» **EXTRACT**

--

A bitmap can only appear in a merge join plan if the bitmap is followed by a blocking operator (like a sort).  A blocking operator has to consume its entire input before producing its first row, guaranteeing that the bitmap is fully populated before rows from the inner input start being read from the inner-side table and checked against the bitmap.  It is not necessary to have a blocking operator on the other side of the merge join, and neither does it matter which side the bitmap appears on.  (Another topic for a future post).

With Indexes

The situation is different if suitable indexes are available.  The distribution of the ‘random’ data is such that we can create a unique index on the build table, but the probe table contains duplicates so we have to make do with a non-unique index:

image

The hash join (both serial and parallel versions) is largely unaffected by the change.  It cannot take advantage of the indexes, so the plans and performance are the same as seen previously.

Merge Join

The merge join no longer has to perform a many-to-many join operation, and also no longer requires a sort on either input.  The lack of a blocking sort operator means that the bitmap can no longer be used (and remember the optimizer has no say in the decision, so it rejects a sorting plan early on as being a silly idea).  The effect is that a serial plan is produced whatever setting for MAXDOP is specified, and performance is worse than the parallel plan before the indexes were added: 702ms CPU and 704ms elapsed time:

image

This does represent a marked improvement over the original serial merge join plan, however (3105ms/5632ms).  This is due to the elimination of the sorts and the better performance of the one-to-many join.

--

Records from a data source:
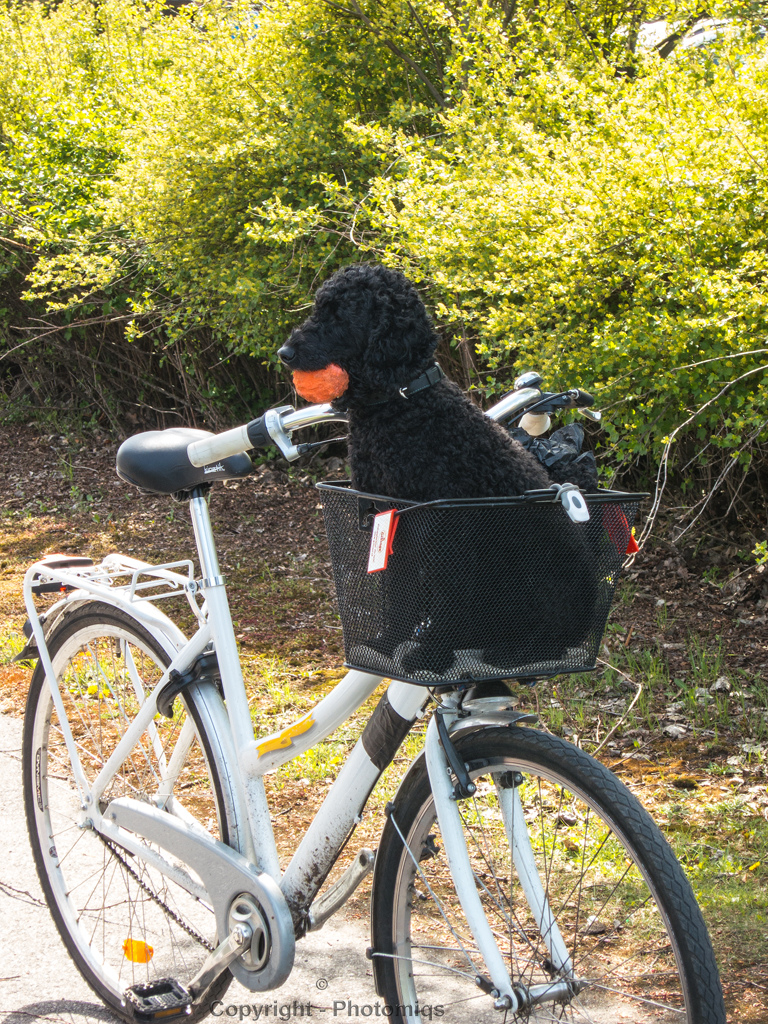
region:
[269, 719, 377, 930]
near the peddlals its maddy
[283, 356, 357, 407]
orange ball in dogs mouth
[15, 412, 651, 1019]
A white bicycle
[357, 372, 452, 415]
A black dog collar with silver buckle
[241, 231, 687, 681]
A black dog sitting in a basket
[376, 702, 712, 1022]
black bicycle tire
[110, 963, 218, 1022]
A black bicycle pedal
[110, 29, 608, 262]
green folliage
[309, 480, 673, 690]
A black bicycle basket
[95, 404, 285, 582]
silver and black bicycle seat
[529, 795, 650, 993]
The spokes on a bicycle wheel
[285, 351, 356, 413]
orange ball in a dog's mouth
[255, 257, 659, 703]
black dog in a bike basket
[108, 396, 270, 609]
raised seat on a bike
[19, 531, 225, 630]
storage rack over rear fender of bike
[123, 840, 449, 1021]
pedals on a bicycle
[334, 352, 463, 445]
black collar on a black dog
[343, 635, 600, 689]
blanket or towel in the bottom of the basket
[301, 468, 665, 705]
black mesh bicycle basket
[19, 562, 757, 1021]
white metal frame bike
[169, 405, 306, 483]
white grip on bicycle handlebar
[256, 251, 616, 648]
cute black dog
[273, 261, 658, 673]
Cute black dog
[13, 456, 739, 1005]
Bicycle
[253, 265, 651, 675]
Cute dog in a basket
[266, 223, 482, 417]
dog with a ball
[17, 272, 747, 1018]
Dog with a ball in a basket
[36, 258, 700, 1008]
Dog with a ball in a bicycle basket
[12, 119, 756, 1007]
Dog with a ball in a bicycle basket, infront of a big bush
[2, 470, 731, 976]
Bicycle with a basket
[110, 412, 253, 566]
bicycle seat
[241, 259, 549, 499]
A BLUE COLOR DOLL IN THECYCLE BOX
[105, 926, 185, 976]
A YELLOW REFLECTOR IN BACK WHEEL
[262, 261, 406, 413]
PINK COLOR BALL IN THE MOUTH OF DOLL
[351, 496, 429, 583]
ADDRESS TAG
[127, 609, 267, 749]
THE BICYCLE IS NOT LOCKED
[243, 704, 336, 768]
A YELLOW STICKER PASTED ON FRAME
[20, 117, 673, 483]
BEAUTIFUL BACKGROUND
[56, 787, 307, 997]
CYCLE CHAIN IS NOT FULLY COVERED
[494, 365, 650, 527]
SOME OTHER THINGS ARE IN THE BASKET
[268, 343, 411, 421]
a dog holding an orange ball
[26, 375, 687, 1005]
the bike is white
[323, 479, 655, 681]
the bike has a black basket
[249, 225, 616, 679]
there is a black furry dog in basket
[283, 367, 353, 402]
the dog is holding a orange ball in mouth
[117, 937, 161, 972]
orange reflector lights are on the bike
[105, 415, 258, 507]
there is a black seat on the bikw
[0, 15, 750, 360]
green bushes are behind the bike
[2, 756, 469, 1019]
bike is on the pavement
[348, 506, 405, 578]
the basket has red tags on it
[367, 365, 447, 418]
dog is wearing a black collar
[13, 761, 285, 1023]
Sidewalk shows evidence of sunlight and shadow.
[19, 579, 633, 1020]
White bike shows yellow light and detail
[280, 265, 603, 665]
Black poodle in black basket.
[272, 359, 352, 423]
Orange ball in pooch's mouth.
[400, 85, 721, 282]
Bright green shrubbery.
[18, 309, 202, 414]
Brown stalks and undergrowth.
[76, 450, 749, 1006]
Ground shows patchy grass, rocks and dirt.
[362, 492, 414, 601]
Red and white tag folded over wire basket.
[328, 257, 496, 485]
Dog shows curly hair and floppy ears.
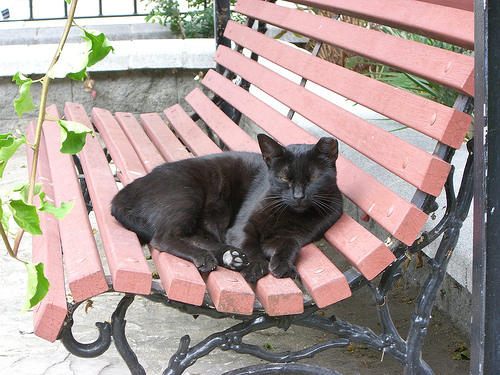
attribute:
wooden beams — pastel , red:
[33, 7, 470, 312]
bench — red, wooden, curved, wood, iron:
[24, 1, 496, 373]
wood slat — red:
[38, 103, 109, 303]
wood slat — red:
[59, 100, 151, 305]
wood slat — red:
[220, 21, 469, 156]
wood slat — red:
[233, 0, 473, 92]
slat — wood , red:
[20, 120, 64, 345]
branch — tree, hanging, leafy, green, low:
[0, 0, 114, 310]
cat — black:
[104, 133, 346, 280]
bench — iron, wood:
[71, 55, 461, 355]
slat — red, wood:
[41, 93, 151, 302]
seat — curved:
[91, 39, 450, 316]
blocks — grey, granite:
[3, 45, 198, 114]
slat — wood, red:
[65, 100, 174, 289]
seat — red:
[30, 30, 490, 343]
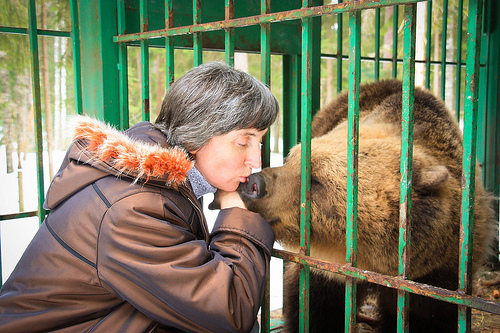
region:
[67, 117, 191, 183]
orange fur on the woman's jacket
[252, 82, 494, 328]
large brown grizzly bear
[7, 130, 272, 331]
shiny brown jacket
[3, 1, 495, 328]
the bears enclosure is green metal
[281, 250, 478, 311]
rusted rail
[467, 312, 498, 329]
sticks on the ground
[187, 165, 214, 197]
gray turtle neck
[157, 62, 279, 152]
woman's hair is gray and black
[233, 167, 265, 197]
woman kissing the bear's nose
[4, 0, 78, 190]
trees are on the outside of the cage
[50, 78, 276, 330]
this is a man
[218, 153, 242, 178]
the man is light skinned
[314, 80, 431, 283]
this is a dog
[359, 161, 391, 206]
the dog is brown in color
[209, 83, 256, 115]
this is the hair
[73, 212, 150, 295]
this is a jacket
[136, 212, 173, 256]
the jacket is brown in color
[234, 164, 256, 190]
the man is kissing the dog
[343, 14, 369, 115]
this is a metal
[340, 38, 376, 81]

--

» **PROBLEM A**
Answer these questions from the text on bitmaps and join plans:
(i) What has to follow a bitmap for it to appear in a merge join plan?
(ii) Why does the probe table get a non-unique index rather than a unique one?
(iii) What CPU and elapsed times does the serial merge join plan take once the indexes are added?
» **PROBLEM B**
Condense the paragraph of the text on bitmaps and join plans that begins "The merge join no longer has to perform" into a short bulleted list that keeps its main facts.

» **EXPECTED OUTPUT A**
(i) A blocking operator, such as a sort.
(ii) The probe table contains duplicates.
(iii) 702ms CPU and 704ms elapsed time.

» **EXPECTED OUTPUT B**
- The merge join no longer needs a many-to-many join operation or a sort on either input.
- Without a blocking sort operator, the bitmap can no longer be used, and the optimizer rejects a sorting plan early on.
- As a result, a serial plan is produced whatever MAXDOP setting is specified.
- Its performance (702ms CPU, 704ms elapsed) is worse than the parallel plan before the indexes were added.